REBOCADOR ENGº VON HAFFE


Rebocador ENGº VON HAFFE saindo do porto de Leixões em 05/06/1965 /Rui Amaro/.


Rebocadores COMANDANTE ROCHA E CUNHA e ENGº VON HAFFE na doca de Sto. Amaro, Lisboa, em 1974, a aguardar comprador /autor desconhecido - transmitida por Nuno Bartolomeu, Almada/.


Rebocador COMANDANTE ROCHA E CUNHA na Figueira da Foz em 05/10/2010 /José Rui Amaro/


Rebocador ENGº VON HAFFE, 23,83m/ 78,5tb/ 396hp; 1950 foi entregue pelos Estaleiros Navais de São Jacinto, São Jacinto, Aveiro, à SH – Direcção Geral dos Serviços Hidráulicos e Eléctricos. EP, Lisboa, empresa que se ocupava de serviços de obras e dragagens marítimo-portuárias; 1974 +- encostou na doca de Santo Amaro, porto de Lisboa, para venda; 1975 ENGº VON HAFFE, Sociedade Navegadora Bolinhas & Bolinhas, Lisboa; 1990 ENGº VON HAFFE, Fluvial Sado, Setúbal; Meados da década de 90 foi vendido a sucateiros e desmantelado em Setúbal.
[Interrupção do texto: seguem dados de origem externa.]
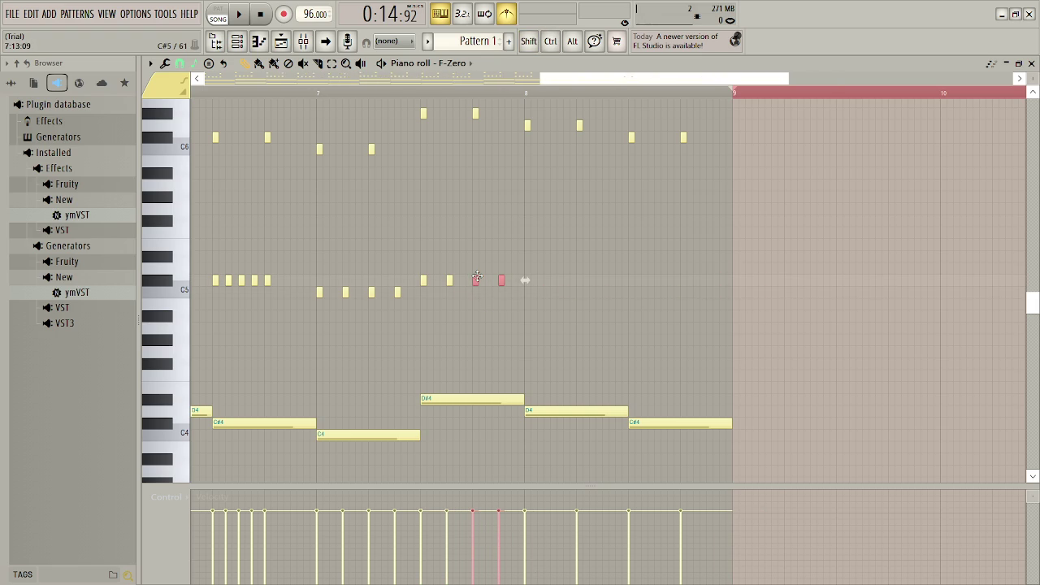
key(space)
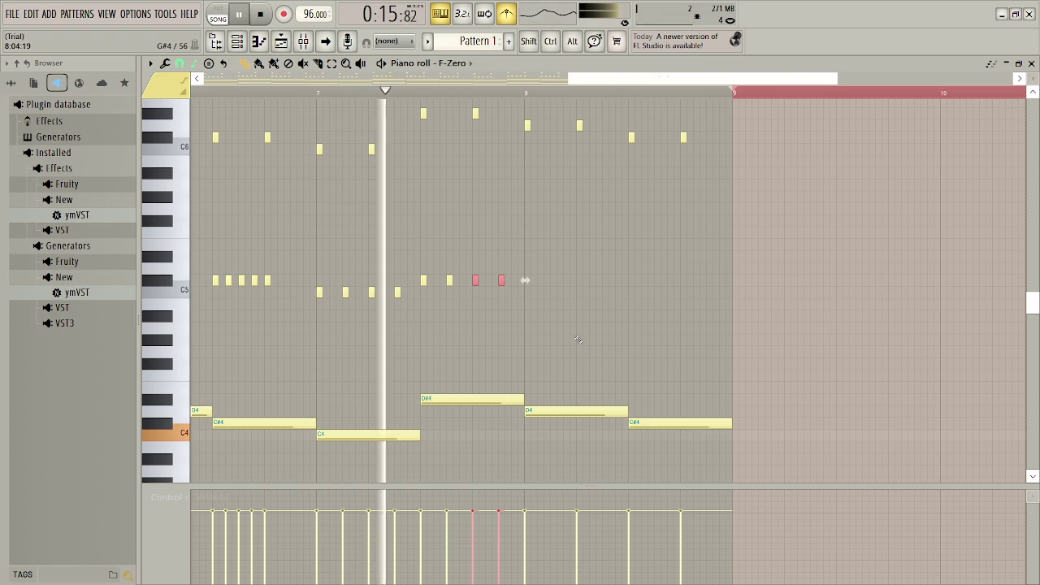
key(space)
- Audition different pitches for the four short notes at the end of bar 7
click(415, 209)
mouse_move(411, 234)
mouse_down()
mouse_move(546, 311)
mouse_move(547, 302)
mouse_up()
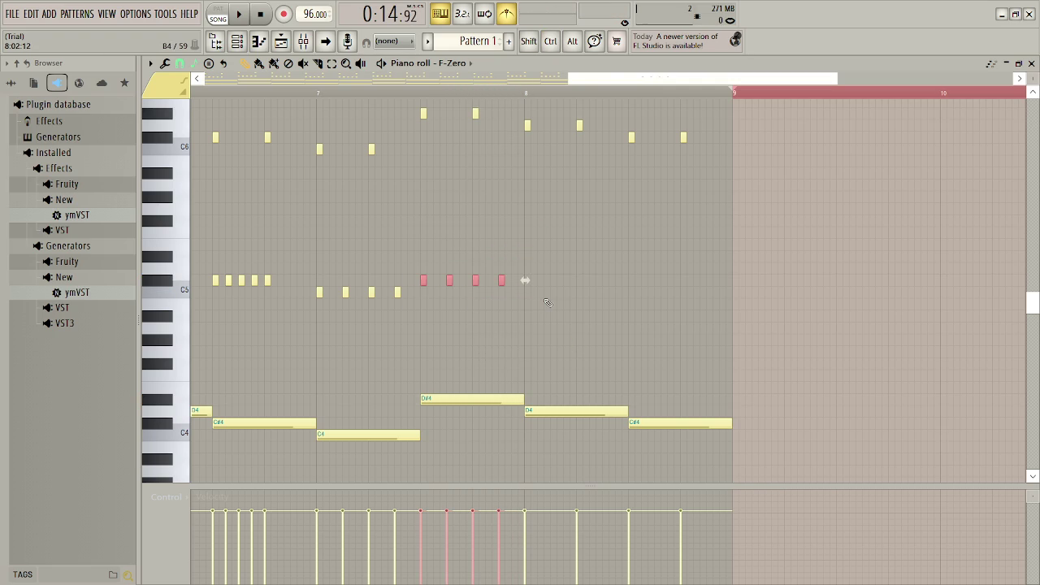
key(shift+Up)
key(space)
Rebocador gémeo: COMANDANTE ROCHA E CUNHA, pertencente à Consulfoz SA, Figueira da Foz.
Rebocadores da SH que conheci, e que operavam também nos portos do norte do país: MONDEGO, SETUBAL, SADO, GUADIANA, RIO CAIA, ENGº VON HAFFE, COMANDANTE ROCHA E CUNHA, VALE DO GAIO e VALE DE CAMPILHAS.